_EXTRACTED TEXT_.
━━━━━━━━━━

12 Monkeys Found Its Composer By Flipping A Coin
The 1995 film "12 Monkeys" was one of the few times a Terry Gilliam film wasn't beset with chaos and production problems. Gilliam is notoriously unlucky — not to mention incredibly headstrong — so many of his features were only made after last-minute disasters, deaths, or other major catastrophes. One can see Gilliam's unluckiness in play in Keith Fulton's and Louis Pepe's 2002 documentary "Lost in La Mancha," which traced the director's first, stalled attempt to make "The Man Who Killed Don Quixote." Also, one doesn't need to be a deep-cut cineaste to know all about the issues Gilliam had with his 1983 sci-fi film "Brazil," a picture that was re-cut multiple times.
For "12 Monkeys," though, everything seemed to work out okay. Based on Chris Marker's 1962 short film "La Jetée," the film begins in 2035 after most of humanity has been killed by a lethal virus. Survivors were forced into underground prisons, only occasionally venturing in solo missions to the surface to look for spiders, thought to be the cause of the disease. Bruce Willis plays James Cole, a slightly unbalanced prisoner who is drafted into a pair of time travel missions to the years 1990 and 1996, hoping to find more information about what started the disease. When Cole tries to communicate his mission to the people of the present, he appears mad.
The music for "12 Monkeys" is a tinkling, off-balanced music box score, extrapolated from Astor Piazzolla's "Suite Punta del Este," an Argentinian tango sonata. The score was written by late rocker Paul Buckmaster, although, according to an oral history printed in The Hollywood Reporter, it was almost Thomas Newman. Actress Madeleine Stowe recalls that Gilliam liked both composers equally, so had to choose between them by flipping a coin.

━━━━━━━━━━

Collected data
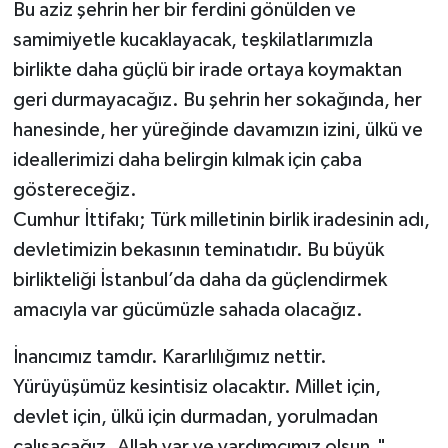
Bu aziz şehrin her bir ferdini gönülden ve
samimiyetle kucaklayacak, teşkilatlarımızla
birlikte daha güçlü bir irade ortaya koymaktan
geri durmayacağız. Bu şehrin her sokağında, her
hanesinde, her yüreğinde davamızın izini, ülkü ve
ideallerimizi daha belirgin kılmak için çaba
göstereceğiz.
Cumhur İttifakı; Türk milletinin birlik iradesinin adı,
devletimizin bekasının teminatıdır. Bu büyük
birlikteliği İstanbul’da daha da güçlendirmek
amacıyla var gücümüzle sahada olacağız.
İnancımız tamdır. Kararlılığımız nettir.
Yürüyüşümüz kesintisiz olacaktır. Millet için,
devlet için, ülkü için durmadan, yorulmadan
çalışacağız. Allah yar ve yardımcımız olsun."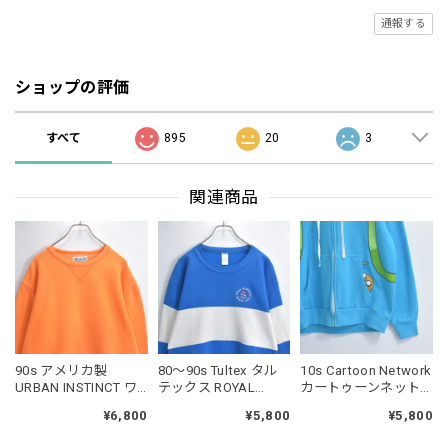
通報する
ショップの評価
すべて
895
20
3
関連商品
90s アメリカ製
80～90s Tultex タル
10s Cartoon Network
URBAN INSTINCT ワ
テックス ROYAL
カートゥーンネット
イドシルエット クル
HAWAIIAN BEACH
ワーク アドベンチャ
¥6,800
¥5,800
¥5,800
ーネック トレーナー
CLUB 刺繍 カラーブ
ータイム キャラクタ
Vガゼット ショート丈
ロック デザイン スウ
ー フィン 耳付き フー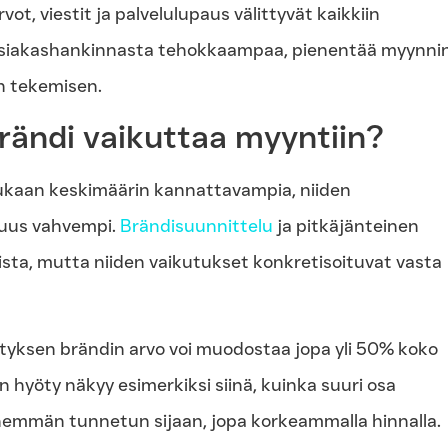
ot, viestit ja palvelulupaus välittyvät kaikkiin
 asiakashankinnasta tehokkaampaa, pienentää myynni
n tekemisen.
brändi vaikuttaa myyntiin?
ukaan keskimäärin kannattavampia, niiden
suus vahvempi.
Brändisuunnittelu
ja pitkäjänteinen
ista, mutta niiden vaikutukset konkretisoituvat vasta
ityksen brändin arvo voi muodostaa jopa yli 50% koko
 hyöty näkyy esimerkiksi siinä, kuinka suuri osa
hemmän tunnetun sijaan, jopa korkeammalla hinnalla.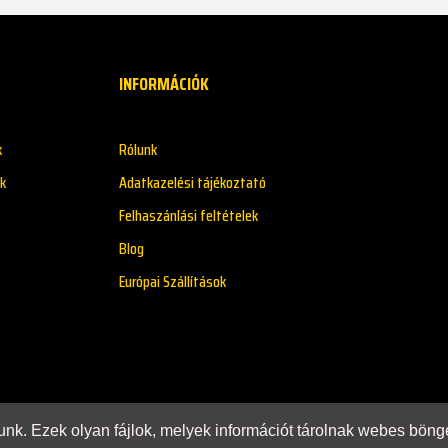
INFORMÁCIÓK
k
Rólunk
k
Adatkazelési tájékoztató
Felhaszánlási feltételek
Blog
Európai Szállítások
zunk. Ezek olyan fájlok, melyek információt tárolnak webes bö
rtva!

━━━━━━━━━━

_TASK DETAILS_.
Please state how Gilliam chose between Paul Buckmaster and Thomas Newman, according to the 12 Monkeys article. The records are separate material and have nothing to do with the article.

_RESPONSE TO THIS EXERCISE_.
He flipped a coin.